Saved entries
··········
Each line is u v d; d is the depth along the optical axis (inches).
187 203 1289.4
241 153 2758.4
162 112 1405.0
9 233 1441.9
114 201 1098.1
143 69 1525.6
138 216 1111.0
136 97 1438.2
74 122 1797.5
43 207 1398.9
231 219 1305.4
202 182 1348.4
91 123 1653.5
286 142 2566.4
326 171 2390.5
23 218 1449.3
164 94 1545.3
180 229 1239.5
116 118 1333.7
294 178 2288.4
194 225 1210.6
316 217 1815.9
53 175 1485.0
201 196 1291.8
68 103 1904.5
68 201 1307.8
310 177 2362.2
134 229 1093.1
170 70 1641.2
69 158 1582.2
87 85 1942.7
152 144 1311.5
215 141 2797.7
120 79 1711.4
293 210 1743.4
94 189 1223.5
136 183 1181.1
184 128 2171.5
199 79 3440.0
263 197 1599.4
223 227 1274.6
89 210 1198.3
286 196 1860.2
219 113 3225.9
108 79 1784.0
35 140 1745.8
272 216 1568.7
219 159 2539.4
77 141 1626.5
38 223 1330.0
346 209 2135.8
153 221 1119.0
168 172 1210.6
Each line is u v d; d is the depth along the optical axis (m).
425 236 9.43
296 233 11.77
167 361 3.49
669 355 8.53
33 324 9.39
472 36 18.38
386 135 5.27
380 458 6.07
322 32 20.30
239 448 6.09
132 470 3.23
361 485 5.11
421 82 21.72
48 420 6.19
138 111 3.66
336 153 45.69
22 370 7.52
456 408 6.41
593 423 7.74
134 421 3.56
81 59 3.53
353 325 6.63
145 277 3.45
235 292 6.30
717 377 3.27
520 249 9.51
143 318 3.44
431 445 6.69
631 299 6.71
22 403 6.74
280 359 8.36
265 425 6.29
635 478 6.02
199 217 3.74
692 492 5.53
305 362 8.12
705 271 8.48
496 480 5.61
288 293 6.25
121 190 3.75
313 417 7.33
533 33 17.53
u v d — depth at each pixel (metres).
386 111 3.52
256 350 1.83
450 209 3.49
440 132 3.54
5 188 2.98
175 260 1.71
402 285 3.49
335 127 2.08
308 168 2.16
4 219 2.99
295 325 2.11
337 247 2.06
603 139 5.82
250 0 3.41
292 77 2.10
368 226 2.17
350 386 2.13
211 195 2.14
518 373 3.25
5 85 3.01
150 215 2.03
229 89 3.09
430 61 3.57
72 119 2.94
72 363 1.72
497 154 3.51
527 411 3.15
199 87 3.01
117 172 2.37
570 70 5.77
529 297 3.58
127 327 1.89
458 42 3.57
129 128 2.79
··········
• EXERCISE BRIEF: The answer must consist of all the entries, copied exactly.

• RESULT BELOW:
Each line is u v d; d is the depth along the optical axis (inches).
187 203 1289.4
241 153 2758.4
162 112 1405.0
9 233 1441.9
114 201 1098.1
143 69 1525.6
138 216 1111.0
136 97 1438.2
74 122 1797.5
43 207 1398.9
231 219 1305.4
202 182 1348.4
91 123 1653.5
286 142 2566.4
326 171 2390.5
23 218 1449.3
164 94 1545.3
180 229 1239.5
116 118 1333.7
294 178 2288.4
194 225 1210.6
316 217 1815.9
53 175 1485.0
201 196 1291.8
68 103 1904.5
68 201 1307.8
310 177 2362.2
134 229 1093.1
170 70 1641.2
69 158 1582.2
87 85 1942.7
152 144 1311.5
215 141 2797.7
120 79 1711.4
293 210 1743.4
94 189 1223.5
136 183 1181.1
184 128 2171.5
199 79 3440.0
263 197 1599.4
223 227 1274.6
89 210 1198.3
286 196 1860.2
219 113 3225.9
108 79 1784.0
35 140 1745.8
272 216 1568.7
219 159 2539.4
77 141 1626.5
38 223 1330.0
346 209 2135.8
153 221 1119.0
168 172 1210.6
Each line is u v d; d is the depth along the optical axis (m).
425 236 9.43
296 233 11.77
167 361 3.49
669 355 8.53
33 324 9.39
472 36 18.38
386 135 5.27
380 458 6.07
322 32 20.30
239 448 6.09
132 470 3.23
361 485 5.11
421 82 21.72
48 420 6.19
138 111 3.66
336 153 45.69
22 370 7.52
456 408 6.41
593 423 7.74
134 421 3.56
81 59 3.53
353 325 6.63
145 277 3.45
235 292 6.30
717 377 3.27
520 249 9.51
143 318 3.44
431 445 6.69
631 299 6.71
22 403 6.74
280 359 8.36
265 425 6.29
635 478 6.02
199 217 3.74
692 492 5.53
305 362 8.12
705 271 8.48
496 480 5.61
288 293 6.25
121 190 3.75
313 417 7.33
533 33 17.53
u v d — depth at each pixel (metres).
386 111 3.52
256 350 1.83
450 209 3.49
440 132 3.54
5 188 2.98
175 260 1.71
402 285 3.49
335 127 2.08
308 168 2.16
4 219 2.99
295 325 2.11
337 247 2.06
603 139 5.82
250 0 3.41
292 77 2.10
368 226 2.17
350 386 2.13
211 195 2.14
518 373 3.25
5 85 3.01
150 215 2.03
229 89 3.09
430 61 3.57
72 119 2.94
72 363 1.72
497 154 3.51
527 411 3.15
199 87 3.01
117 172 2.37
570 70 5.77
529 297 3.58
127 327 1.89
458 42 3.57
129 128 2.79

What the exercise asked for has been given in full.